Desproges avait fait un sketche sur la fourberie du cintre. De fait, je n’ai jamais aimé cet ustensile que je trouve « agressif »: il s’accroche partout sans arrêt, et après tout, c’est bien ce qu’on lui demande.
Je ne me doutais pas qu’il pourrait m’être utile autrement qu’en suspendant mes affaires, ou qu’en débouchant les canalisations un jour (oui, les vieux cintres sont très utiles pour cela!).

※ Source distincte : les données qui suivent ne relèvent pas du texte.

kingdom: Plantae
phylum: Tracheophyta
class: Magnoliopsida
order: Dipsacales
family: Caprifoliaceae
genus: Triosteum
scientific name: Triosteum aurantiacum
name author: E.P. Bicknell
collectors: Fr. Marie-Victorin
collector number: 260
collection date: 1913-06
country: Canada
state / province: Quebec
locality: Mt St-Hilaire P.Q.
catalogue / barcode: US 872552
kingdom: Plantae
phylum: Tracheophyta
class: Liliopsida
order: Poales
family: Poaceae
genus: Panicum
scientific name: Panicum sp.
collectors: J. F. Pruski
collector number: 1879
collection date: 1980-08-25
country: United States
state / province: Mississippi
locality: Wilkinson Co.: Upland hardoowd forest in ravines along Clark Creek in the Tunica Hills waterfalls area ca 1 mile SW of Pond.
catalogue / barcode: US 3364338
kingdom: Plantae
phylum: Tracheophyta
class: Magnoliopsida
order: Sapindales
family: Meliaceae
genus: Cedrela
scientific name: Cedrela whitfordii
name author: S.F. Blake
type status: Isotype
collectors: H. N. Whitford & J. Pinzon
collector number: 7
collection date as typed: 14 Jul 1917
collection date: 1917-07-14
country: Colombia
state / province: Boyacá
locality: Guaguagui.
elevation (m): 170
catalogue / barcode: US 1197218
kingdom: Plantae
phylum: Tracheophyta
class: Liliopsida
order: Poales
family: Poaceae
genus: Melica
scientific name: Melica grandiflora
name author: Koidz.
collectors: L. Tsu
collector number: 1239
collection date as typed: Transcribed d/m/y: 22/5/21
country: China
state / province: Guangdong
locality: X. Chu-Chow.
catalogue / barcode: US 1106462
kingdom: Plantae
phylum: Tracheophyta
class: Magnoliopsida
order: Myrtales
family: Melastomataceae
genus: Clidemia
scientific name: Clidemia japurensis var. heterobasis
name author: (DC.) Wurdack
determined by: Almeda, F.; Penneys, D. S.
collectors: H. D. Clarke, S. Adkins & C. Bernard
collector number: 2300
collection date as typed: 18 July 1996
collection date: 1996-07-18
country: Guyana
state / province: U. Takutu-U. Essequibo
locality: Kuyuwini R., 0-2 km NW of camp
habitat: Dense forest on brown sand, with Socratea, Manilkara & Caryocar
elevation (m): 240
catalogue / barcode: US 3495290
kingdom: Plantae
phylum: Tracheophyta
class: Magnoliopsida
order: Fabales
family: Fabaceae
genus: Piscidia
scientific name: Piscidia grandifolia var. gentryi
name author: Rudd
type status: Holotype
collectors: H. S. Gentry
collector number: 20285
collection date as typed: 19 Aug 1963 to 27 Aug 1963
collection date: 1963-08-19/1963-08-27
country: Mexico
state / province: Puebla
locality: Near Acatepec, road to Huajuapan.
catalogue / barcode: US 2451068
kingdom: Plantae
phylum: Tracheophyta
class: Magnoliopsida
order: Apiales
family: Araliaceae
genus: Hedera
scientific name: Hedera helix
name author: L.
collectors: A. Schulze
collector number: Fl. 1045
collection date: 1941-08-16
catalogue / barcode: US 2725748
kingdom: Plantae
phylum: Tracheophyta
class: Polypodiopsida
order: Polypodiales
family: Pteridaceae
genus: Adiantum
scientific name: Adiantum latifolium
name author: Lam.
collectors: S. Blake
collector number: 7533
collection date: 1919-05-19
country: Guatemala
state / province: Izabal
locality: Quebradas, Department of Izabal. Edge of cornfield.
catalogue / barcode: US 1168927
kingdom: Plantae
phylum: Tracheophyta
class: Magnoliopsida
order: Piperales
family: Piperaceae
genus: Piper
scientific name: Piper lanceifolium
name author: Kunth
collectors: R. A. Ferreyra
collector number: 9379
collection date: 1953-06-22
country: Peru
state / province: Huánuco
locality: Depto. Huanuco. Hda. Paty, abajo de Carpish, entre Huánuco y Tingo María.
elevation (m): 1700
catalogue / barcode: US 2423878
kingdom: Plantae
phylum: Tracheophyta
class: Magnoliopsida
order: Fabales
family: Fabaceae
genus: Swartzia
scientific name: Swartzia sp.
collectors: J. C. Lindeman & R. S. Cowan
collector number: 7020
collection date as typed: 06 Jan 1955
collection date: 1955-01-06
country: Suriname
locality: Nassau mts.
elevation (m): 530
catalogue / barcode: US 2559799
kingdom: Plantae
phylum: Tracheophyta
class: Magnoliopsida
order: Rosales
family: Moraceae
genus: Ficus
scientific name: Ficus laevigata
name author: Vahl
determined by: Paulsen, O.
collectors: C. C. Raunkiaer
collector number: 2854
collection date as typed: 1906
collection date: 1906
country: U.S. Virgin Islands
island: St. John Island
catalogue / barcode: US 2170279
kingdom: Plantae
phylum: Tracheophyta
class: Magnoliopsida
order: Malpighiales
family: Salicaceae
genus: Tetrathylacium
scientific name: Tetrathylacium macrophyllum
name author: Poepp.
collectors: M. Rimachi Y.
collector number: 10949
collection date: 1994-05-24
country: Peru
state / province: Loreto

Il se trouve qu’en ce moment, c’est la valse des meubles à la maison, puisqu’au gré des travaux que j’effectue trop lentement à mon goût avec l’aide très précieuse de « celui du mardi », je me vois dans l’obligation récurrente de déplacer tel meuble, afin de dégager tel emplacement, voire telle pièce.
Cela s’ajoute évidemment à mes névroses qui consistent notamment à déplacer mes meubles en raison de ma perpétuelle insatisfaction (qui se calme ces derniers temps il est vrai).
De sorte que mes télévisions (l’une, toute petite, qui a plus de 20 ans, l’autre, un peu plus grande qui a plus de dix ans) se promènent également.
La dernière fois, l’une d’elle se trouvait à proximité du montant qui me sert de penderie, mais sans prise d’antenne, puisque ma rallonge a rendu l’âme.
Agacée par le fait de n’avoir pas d’image/son ou si peu, à un moment où j’avais à faire dans cette pièce et que j’étais intéressée par ce qui se déroulait, je me suis machinalement saisie du cordon qui pendait derrière la télévision, et je l’ai « branché » sur l’extrémité du crochet d’un cintre (après tout, quand j’étais étudiante, une fourchette suffisait parfois…). Figurez vous que l’image est devenue parfaitement nette, et même si elle l’était moins sur les autres chaînes, je pouvais toutes les regarder!
Je me suis promis de ne pas utiliser la chemise qui repose sur ce cintre, le temps qu’une vraie prise d’antenne soit installée à cet endroit (si la télé y reste…); ça tombe bien, je ne la porte presque jamais*.
* Accessoirement, je ne sais pas comment je vais vivre lorsque tous mes vieux cintres seront remplacés par des nouveaux, en plastique.